Cor's second production in 2016 will be The Good Person of Szechwan by Bertolt Brecht, translated by Tony Kushner. Ernie Nolan will direct, and ensemble member Will Von Vogt will defy traditional casting in the title role of Brecht's parable of good and evil. Performances are August 11 through September 11 at A Red Orchid Theatre, 1531 N. Wells Street in Chicago's Old Town neighborhood.


About Cor Theatre
Cor Theatre (cortheatre.org) debuted in September 2012 with a vision to create theatrical experiences that are rarely presented in Chicago by artists who seek to defy expectation. 

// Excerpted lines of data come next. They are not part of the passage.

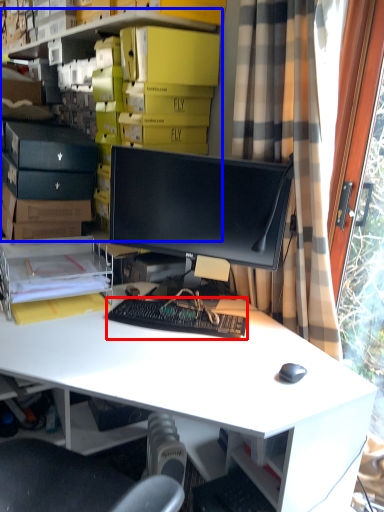
Question: Which object appears farthest to the camera in this image, computer keyboard (highlighted by a red box) or bookshelf (highlighted by a blue box)?

Choices:
 (A) computer keyboard
 (B) bookshelf

Answer: (B)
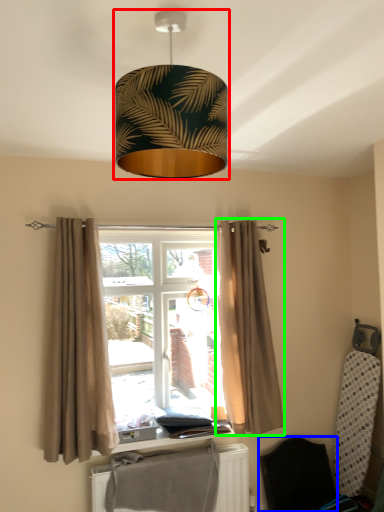
Question: Which object is positioned closest to lamp (highlighted by a red box)? Select from folding chair (highlighted by a blue box) and curtain (highlighted by a green box).

Choices:
 (A) folding chair
 (B) curtain

Answer: (B)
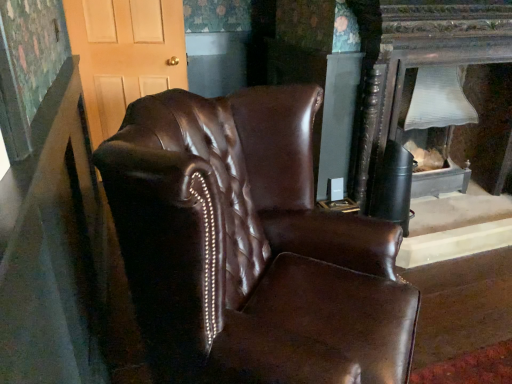
The height and width of the screenshot is (384, 512). Identify the location of matte wood door at upper left. (125, 54).

In order to face shiny brown leather armchair at center, should I rotate leftwards or rightwards?

You should rotate right by 3.892 degrees.

The height and width of the screenshot is (384, 512). What do you see at coordinates (434, 127) in the screenshot?
I see `matte white lampshade at right` at bounding box center [434, 127].

You are a GUI agent. You are given a task and a screenshot of the screen. Output one action in this format:
    pyautogui.click(x=<x>, y=<y>)
    Task: Click on the matte white lampshade at right
    
    Given the screenshot: What is the action you would take?
    pyautogui.click(x=434, y=127)

Identify the location of matte wood door at upper left. The width and height of the screenshot is (512, 384). (x=125, y=54).

Is shiny brown leather armchair at center at the right side of matte white lampshade at right?

In fact, shiny brown leather armchair at center is to the left of matte white lampshade at right.

Can you confirm if shiny brown leather armchair at center is smaller than matte white lampshade at right?

No.

This screenshot has width=512, height=384. In order to click on fireplace that is on the right side of shiny brown leather armchair at center in this screenshot , I will do pos(434,127).

Looking at this image, from their relative heights in the image, would you say shiny brown leather armchair at center is taller or shorter than matte white lampshade at right?

In the image, shiny brown leather armchair at center appears to be taller than matte white lampshade at right.

Can you confirm if matte wood door at upper left is thinner than matte white lampshade at right?

Correct, the width of matte wood door at upper left is less than that of matte white lampshade at right.

How distant is matte wood door at upper left from matte white lampshade at right?

1.75 meters.

Consider the image. Considering the relative positions of matte wood door at upper left and matte white lampshade at right in the image provided, is matte wood door at upper left behind matte white lampshade at right?

Yes, it is.

Who is taller, matte wood door at upper left or matte white lampshade at right?

matte wood door at upper left is taller.

Could you tell me if matte white lampshade at right is turned towards matte wood door at upper left?

No, matte white lampshade at right does not turn towards matte wood door at upper left.

From a real-world perspective, who is located lower, matte white lampshade at right or matte wood door at upper left?

From a 3D spatial view, matte white lampshade at right is below.

From the image's perspective, is matte white lampshade at right located beneath matte wood door at upper left?

Yes, from the image's perspective, matte white lampshade at right is below matte wood door at upper left.

How different are the orientations of matte white lampshade at right and matte wood door at upper left in degrees?

The angle between the facing direction of matte white lampshade at right and the facing direction of matte wood door at upper left is 22.1 degrees.

From the image's perspective, between matte wood door at upper left and shiny brown leather armchair at center, which one is located above?

matte wood door at upper left is shown above in the image.

I want to click on chair that appears on the right of matte wood door at upper left, so click(250, 247).

In the image, is matte wood door at upper left positioned in front of or behind shiny brown leather armchair at center?

Visually, matte wood door at upper left is located behind shiny brown leather armchair at center.

Is matte wood door at upper left next to shiny brown leather armchair at center and touching it?

They are not placed beside each other.

Is matte white lampshade at right oriented away from shiny brown leather armchair at center?

No, shiny brown leather armchair at center is not at the back of matte white lampshade at right.

In the scene shown: Is matte white lampshade at right touching shiny brown leather armchair at center?

matte white lampshade at right and shiny brown leather armchair at center are clearly separated.

This screenshot has width=512, height=384. What are the coordinates of `chair that is in front of the matte white lampshade at right` in the screenshot? It's located at (250, 247).

From a real-world perspective, between shiny brown leather armchair at center and matte wood door at upper left, who is vertically higher?

matte wood door at upper left, from a real-world perspective.

Is shiny brown leather armchair at center not close to matte wood door at upper left?

Yes, shiny brown leather armchair at center and matte wood door at upper left are quite far apart.

You are a GUI agent. You are given a task and a screenshot of the screen. Output one action in this format:
    pyautogui.click(x=<x>, y=<y>)
    Task: Click on the glass door above the shiny brown leather armchair at center (from a real-world perspective)
    The width and height of the screenshot is (512, 384).
    Given the screenshot: What is the action you would take?
    pyautogui.click(x=125, y=54)

Who is taller, shiny brown leather armchair at center or matte wood door at upper left?

Standing taller between the two is shiny brown leather armchair at center.

Locate an element on the screen. Image resolution: width=512 pixels, height=384 pixels. chair in front of the matte white lampshade at right is located at coordinates (250, 247).

What are the coordinates of `fireplace on the right of matte wood door at upper left` in the screenshot? It's located at (434, 127).

Estimate the real-world distances between objects in this image. Which object is further from shiny brown leather armchair at center, matte white lampshade at right or matte wood door at upper left?

The object further to shiny brown leather armchair at center is matte wood door at upper left.

Which object lies further to the anchor point shiny brown leather armchair at center, matte wood door at upper left or matte white lampshade at right?

matte wood door at upper left is further to shiny brown leather armchair at center.

Which object lies nearer to the anchor point matte white lampshade at right, shiny brown leather armchair at center or matte wood door at upper left?

shiny brown leather armchair at center is positioned closer to the anchor matte white lampshade at right.

Considering their positions, is shiny brown leather armchair at center positioned closer to matte wood door at upper left than matte white lampshade at right?

matte white lampshade at right lies closer to matte wood door at upper left than the other object.

Which object lies further to the anchor point matte white lampshade at right, matte wood door at upper left or shiny brown leather armchair at center?

matte wood door at upper left.

Based on the photo, looking at the image, which one is located further to matte wood door at upper left, matte white lampshade at right or shiny brown leather armchair at center?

The company's first production, Skin Tight by Gary Henderson, produced by Tosha Fowler and Victoria Delorio, was rewarded with enthusiastic audiences, critical acclaim and made just enough money to establish a not-for-profit corporation. The company named itself Cor Theatre, deriving its name from the Latin root of courage - meaning heart.

In 2015, Cor expanded to a two-show season launched by an acclaimed production of Erin Courtney's A Map of Virtue, named Most Promising Debut by Time Out Chicago, and nominated for several Time Out Chicago Theatre Awards including Best Supporting Actress (Scottie Caldwell) and Best Design (Tierra G. Novy, set; Stefin Steberl, costumes and props; Eric Vigo, lights; and Jeffrey Levin, sound.) 

Cor's second 2015 production, Love and Human Remains, the first professional staging of Brad Frasier's controversial play in Chicago in 20 years, played to numerous sold-out houses and was listed as one of the top plays to see by Windy City Times and New City.

Today, Cor is one of Chicago's newest and most ambitious Chicago professional theatre companies with a growing board and strong experience behind it. Cor Theatre company members are Chris Brickhouse, Elyse Cowles, Tosha Fowler, Adam Gutkin, Claire Meyers, Ernie Nolan, Stefin Steberl and Will Von Vogt.